> SUPPLIED PASSAGE
# # # #

<<Home Niagara Falls Reporter Archive>>

LOCAL AUTHOR CHRONICLES HISTORY OF WRESTLING IN WESTERN NEW YORK

By David Staba

Long before The Rock, there was The Destroyer.

Before the WWE came the NWA.

And decades before Wrestlemania, thousands flocked to Fight Night at the Aud.

To watch any of the myriad shows produced by World Wrestling Entertainment and broadcast on just about every cable channel other than the Food Network, you'd think Vince McMahon came up with the concept of wrestling as show business.

McMahon's brainchild, the extravagant pay-per-view event, took large men in gaudy costumes from the gray area between sports and comedy into the entertainment mainstream. The tradition of paying good money to see contests with prearranged results, though, stretches back more than a century. And in Western New York, wrestlers themselves held a spot in the sporting mind long before The Hulk or The Rock swung their first folding chairs.

Local author Dan Murphy chronicles the region's love affair with the spectacle of wrestling in his latest book, "Bodyslams in Buffalo: The Complete History of Pro Wrestling in Western New York."

# # # #

> MATERIAL SHOWN

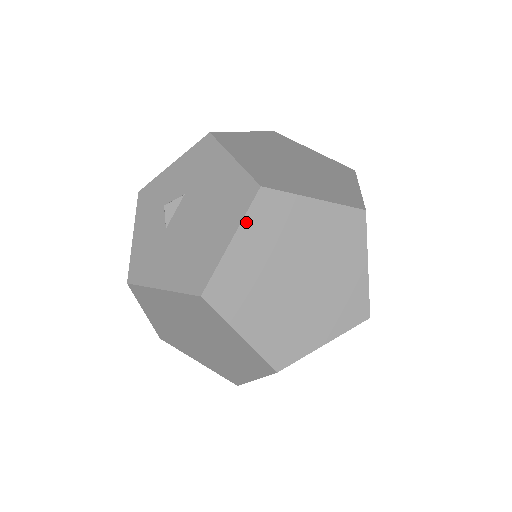
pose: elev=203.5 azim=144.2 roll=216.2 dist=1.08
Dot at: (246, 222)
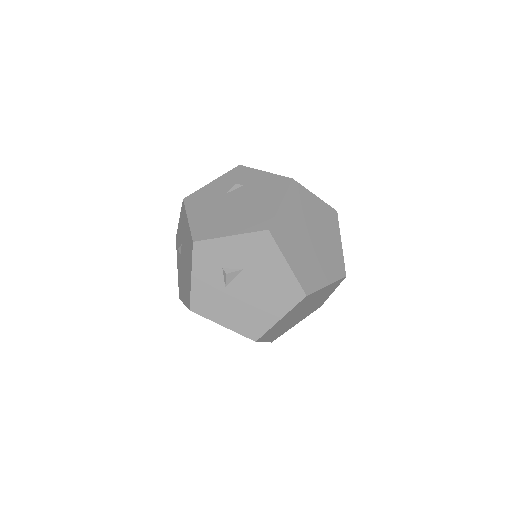
Dot at: (291, 310)
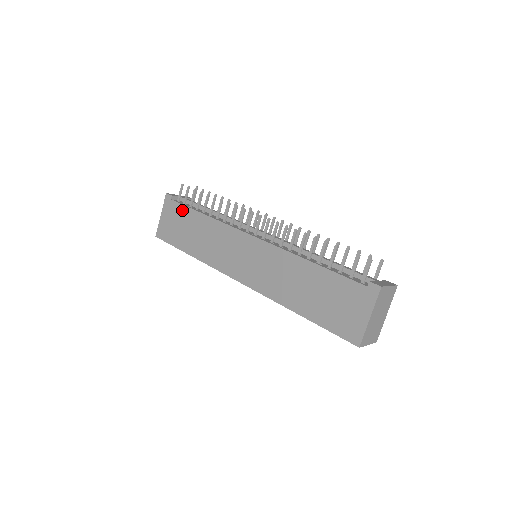
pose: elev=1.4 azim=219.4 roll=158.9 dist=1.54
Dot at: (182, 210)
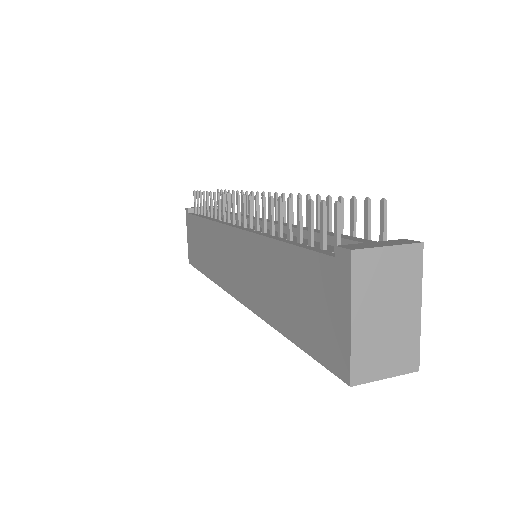
Dot at: (194, 222)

# # # #

> PARTS OF THE EXERCISE
A: Reproduce the passage of the wrestling history article starting at "To watch any" and ending at "as show business.".
B: Write the next part of the article on the history of pro wrestling in Western New York, picking up after its final sentence.

> EXPECTED RESULTS
A:
To watch any of the myriad shows produced by World Wrestling Entertainment and broadcast on just about every cable channel other than the Food Network, you'd think Vince McMahon came up with the concept of wrestling as show business.

B:
For all its popularity over the years, wrestling rarely gets any sort of serious coverage from the print or electronic media, other than publications aimed at fans and the television broadcasts themselves. Since just about everyone, save the very young and very gullible, knows the matches are scripted, journalists run the risk of either looking foolish by playing it straight or providing free hype for an entertainment industry.

That lack of coverage, along with wrestling's steady undercurrent of somewhat shady and downright duplicitous promoters and the lack of any real governing body, makes the history of the business more anecdotal than factual. A football fan can point to Jim Brown's 12,312 rushing yards or a boxing fan to Rocky Marciano's 49-0 record as statistical evidence of their supremacy. But what was Gorgeous George's career won-lost record? How many pins did Ilio Di Paolo score?

The answers, for a true wrestling fan, are who knows? And who cares?

Murphy overcomes that factual disadvantage through extensive research of the scattered information that does exist, interviews with prominent wrestling figures of the last half-century and deft storytelling.

The book mixes background on wrestling's modern origins, including differentiating it from the legitimate version demonstrated at high schools and colleges throughout the world, with a chronicle of its local peaks and valleys and profiles of its most prominent local practitioners.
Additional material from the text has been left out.